In the ship, Sampson looks like an exquisite corpse because of the lighting and his stillness.
I missed something. Both parents did not die in the massacre. Mother did, but father was seriously wounded and required care afterward. Sampson, wiping dribble off his father’s mouth, assisting him to shit, washing him, watching him waste away. Cheap android assistant, broken down, repeating a phrase from the code, can’t afford to repair or replace, insurance invoking an obscure clause. I paint nothing from this era.
Everybody wanted me once upon a time. I went to openings to endorse shit, the person to be seen with. I enjoyed it. I was alive and real, instead of the shadow artist I have become. I can’t stand to look at the surface of Hippocamp now.
Bad air day, full respirators. Most people stay in, but if your livelihood depends on it you have to go out. I see them shambling along to their farms with their cheap oxygen tanks and duct-taped visors. Nigerians don’t play. Earth may be a waterlogged steaming mess, but those who are stuck here make do. Thrive, even.
I can create here, and that’s what matters. I am a curiosity to them, but they bring me food and check to make sure I’m alive in my dwelling. They do this by creating a racket and waiting for me to complain.

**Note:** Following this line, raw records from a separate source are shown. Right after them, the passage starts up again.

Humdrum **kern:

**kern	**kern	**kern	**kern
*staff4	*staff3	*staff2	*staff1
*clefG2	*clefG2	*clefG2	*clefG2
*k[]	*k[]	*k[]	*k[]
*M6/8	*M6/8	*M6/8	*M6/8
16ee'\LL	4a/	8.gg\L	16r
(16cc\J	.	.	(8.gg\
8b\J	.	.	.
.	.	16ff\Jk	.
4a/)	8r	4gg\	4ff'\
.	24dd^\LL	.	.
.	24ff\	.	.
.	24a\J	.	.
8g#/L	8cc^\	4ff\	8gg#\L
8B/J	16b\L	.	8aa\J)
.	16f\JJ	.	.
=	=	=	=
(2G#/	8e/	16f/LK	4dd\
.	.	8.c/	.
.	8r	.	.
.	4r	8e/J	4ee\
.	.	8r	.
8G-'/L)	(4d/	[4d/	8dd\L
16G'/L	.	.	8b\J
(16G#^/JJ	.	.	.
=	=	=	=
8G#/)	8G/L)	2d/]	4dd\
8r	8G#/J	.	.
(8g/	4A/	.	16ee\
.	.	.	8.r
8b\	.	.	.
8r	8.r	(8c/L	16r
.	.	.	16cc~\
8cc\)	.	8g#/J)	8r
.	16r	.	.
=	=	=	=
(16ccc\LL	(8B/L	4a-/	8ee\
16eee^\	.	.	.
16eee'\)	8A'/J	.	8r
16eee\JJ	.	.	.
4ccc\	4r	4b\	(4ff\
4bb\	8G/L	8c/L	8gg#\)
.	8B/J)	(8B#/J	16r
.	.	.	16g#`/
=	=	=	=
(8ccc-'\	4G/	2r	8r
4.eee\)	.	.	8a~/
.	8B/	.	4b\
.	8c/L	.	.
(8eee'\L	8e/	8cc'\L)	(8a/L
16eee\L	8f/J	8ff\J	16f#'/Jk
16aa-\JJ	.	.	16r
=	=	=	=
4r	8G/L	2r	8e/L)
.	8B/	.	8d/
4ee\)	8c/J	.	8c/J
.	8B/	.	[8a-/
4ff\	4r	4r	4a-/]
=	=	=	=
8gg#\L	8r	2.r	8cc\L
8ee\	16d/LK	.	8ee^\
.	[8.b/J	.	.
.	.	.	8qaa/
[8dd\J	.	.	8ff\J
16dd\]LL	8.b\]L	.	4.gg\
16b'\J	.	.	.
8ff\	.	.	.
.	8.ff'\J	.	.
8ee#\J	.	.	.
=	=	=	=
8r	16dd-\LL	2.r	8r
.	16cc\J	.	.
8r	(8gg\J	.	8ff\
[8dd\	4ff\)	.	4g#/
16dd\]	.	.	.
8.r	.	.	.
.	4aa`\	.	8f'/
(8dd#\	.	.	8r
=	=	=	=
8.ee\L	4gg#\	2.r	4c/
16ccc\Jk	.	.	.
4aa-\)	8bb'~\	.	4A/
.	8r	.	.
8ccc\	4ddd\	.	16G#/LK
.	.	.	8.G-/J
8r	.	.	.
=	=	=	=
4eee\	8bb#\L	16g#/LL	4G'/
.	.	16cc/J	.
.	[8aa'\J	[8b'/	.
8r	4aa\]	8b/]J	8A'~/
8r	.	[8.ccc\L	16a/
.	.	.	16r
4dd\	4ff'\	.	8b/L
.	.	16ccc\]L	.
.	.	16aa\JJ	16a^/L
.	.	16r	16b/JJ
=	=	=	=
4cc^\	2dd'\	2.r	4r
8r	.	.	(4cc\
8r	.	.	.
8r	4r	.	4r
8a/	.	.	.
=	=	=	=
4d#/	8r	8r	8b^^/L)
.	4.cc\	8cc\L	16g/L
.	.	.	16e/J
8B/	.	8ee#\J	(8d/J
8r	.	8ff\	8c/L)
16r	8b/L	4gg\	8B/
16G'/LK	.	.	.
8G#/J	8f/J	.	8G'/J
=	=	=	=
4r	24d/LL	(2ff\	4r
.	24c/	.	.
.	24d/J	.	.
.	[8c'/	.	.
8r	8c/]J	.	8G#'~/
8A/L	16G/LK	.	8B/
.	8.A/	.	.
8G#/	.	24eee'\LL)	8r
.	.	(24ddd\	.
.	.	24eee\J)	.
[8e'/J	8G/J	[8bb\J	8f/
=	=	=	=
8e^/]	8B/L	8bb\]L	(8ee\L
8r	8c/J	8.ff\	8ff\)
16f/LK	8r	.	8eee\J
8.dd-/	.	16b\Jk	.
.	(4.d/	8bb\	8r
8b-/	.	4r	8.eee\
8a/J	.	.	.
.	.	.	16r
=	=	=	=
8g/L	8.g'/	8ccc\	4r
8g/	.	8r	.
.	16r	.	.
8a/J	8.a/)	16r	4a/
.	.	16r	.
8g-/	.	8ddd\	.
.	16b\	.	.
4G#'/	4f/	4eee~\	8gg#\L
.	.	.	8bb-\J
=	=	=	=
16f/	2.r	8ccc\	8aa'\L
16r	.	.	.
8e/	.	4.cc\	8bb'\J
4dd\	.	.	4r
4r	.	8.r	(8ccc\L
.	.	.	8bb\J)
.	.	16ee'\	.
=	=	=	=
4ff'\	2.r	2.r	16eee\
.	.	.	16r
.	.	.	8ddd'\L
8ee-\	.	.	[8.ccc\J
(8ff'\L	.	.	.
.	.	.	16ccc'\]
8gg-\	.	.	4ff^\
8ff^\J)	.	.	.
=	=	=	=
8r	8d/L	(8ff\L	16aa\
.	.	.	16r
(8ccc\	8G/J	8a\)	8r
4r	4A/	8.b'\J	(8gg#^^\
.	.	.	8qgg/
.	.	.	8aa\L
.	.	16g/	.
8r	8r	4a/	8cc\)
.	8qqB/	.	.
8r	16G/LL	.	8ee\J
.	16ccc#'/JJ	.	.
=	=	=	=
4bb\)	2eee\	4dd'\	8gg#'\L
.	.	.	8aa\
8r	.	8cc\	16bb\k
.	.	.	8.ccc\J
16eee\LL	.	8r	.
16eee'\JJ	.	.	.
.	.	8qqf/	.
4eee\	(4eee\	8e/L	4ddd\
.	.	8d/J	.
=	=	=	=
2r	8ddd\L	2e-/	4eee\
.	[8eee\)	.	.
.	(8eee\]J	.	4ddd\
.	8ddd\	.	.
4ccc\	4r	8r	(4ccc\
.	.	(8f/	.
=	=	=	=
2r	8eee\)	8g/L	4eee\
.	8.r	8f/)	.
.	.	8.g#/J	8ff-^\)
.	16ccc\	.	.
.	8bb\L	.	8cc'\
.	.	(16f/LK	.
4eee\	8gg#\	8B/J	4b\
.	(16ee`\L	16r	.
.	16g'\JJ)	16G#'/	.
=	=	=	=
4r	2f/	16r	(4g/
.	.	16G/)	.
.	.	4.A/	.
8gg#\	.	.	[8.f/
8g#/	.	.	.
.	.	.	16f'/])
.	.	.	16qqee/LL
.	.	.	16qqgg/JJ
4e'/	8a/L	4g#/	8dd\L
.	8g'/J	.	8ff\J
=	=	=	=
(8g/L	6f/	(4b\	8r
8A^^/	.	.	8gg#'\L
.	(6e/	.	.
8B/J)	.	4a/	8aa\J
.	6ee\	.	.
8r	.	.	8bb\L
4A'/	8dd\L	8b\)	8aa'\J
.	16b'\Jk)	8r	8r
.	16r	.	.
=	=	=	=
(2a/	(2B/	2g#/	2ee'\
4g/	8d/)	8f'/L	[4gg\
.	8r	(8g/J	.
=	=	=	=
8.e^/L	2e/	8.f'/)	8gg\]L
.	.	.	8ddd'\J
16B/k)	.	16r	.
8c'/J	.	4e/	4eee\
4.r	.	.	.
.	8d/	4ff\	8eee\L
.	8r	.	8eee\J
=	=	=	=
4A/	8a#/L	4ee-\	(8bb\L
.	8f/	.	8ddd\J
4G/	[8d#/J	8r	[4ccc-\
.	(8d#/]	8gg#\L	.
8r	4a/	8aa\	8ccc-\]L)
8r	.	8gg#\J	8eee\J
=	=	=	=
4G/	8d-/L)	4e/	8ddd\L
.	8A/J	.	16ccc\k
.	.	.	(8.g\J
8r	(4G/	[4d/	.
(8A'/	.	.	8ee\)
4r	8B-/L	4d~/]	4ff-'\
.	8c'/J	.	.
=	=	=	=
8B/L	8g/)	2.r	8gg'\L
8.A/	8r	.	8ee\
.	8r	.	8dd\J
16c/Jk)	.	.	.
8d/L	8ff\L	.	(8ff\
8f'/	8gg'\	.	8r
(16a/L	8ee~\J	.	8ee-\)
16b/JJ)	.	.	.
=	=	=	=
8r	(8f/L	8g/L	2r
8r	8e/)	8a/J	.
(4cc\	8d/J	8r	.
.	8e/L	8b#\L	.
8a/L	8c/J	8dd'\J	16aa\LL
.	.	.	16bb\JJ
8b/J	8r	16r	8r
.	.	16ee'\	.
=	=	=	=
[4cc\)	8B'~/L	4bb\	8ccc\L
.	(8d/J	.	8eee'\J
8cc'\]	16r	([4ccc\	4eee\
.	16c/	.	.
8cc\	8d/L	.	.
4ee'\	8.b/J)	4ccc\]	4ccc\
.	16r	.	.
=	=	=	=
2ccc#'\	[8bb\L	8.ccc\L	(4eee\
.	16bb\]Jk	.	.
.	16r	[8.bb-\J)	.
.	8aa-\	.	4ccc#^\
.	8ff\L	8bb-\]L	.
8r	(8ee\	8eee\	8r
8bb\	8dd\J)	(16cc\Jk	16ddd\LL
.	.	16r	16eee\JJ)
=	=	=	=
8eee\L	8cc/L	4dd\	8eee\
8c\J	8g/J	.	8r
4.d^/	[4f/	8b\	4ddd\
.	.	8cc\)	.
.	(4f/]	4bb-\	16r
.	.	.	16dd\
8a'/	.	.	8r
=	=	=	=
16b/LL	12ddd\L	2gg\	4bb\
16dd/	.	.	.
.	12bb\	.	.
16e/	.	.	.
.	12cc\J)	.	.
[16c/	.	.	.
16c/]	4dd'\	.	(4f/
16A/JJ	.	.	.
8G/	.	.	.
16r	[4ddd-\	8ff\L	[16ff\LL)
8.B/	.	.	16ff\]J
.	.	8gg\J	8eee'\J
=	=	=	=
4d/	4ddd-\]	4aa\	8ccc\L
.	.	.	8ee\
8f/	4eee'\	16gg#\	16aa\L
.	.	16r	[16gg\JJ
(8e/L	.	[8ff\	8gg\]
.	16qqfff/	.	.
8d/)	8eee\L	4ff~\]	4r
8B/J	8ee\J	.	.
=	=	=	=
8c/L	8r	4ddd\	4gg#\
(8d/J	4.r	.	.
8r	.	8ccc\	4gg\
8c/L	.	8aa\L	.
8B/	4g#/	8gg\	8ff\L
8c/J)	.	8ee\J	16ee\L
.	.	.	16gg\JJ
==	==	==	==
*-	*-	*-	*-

Then, when I do, whomever it is nods and slouches away.
Gi y i àbi.
me vyé no
I don’t speak Berom or Hausa, but I’ve picked up a smattering of Eggon, enough to ask for where the bus stop is. It took me a while to realize this noise was neighborliness. I had been contemplating moving elsewhere.
Sampson’s father’s bullet wound never heals. It discharges pus till the day he dies. Sampson lives with the purulence, with the cleaning, the smell of it, the disposal of pads, the tissues, the wound dressings.
When his star rises it’s evanescent. For a brief moment he’s everywhere, then nothing. The buying public tires of his features. Bookings thin, then dry up. There is, after all, a galaxy of talent out there. Dominance is possible, but rare. Beauty is cheap and stardom is not a career, it’s an interlude.
I have what I need from Sampson, and I have the bare bones of my work. I’m excited at the prospect of what I could make of this if I’m patient and diligent. I do the work, but I’m curious about my sad-eyed model. The Rig can extrapolate into the future using data from the subject’s past. It’s illegal to disclose in most jurisdictions, and for good reason. If they disclose to the people around them certain futures become self-fulfilling. People die or commit suicide. It’s messy, so it’s outlawed.
I check the data and there’s not a lot, which means one of two things: faulty machine or the subject is projected to die young. I’m alarmed, but I play it.
Sampson travels, face grim. I sketch the features. Not seen that particular expression before. He has a knife that he made himself. He attacks someone, a man, a symbol from his past. Killed his parents. Revenge, then. Sampson had no chance. He is cut down by bodyguards and bleeds out.
I repeat it, then sit in the dark.
Outside my window, clear night, no moon.
I can’t get the image of Sampson dying out of my head. It’s not pretty like when he broke his skull in the artificial gravity incident. I don’t draw it.
But he is still alive.
So what? I can’t warn him.
Besides, it’s a possible future. Might not come to pass.
Yes, it will.
I sketch a local landmark. A bronze statue to a forgotten hero. Nobody here can tell me who it is. Nothing written, yet at some point this woman was so admired that the community put money together to immortalize her features. Homo sapiens. Fickle about our prime apes.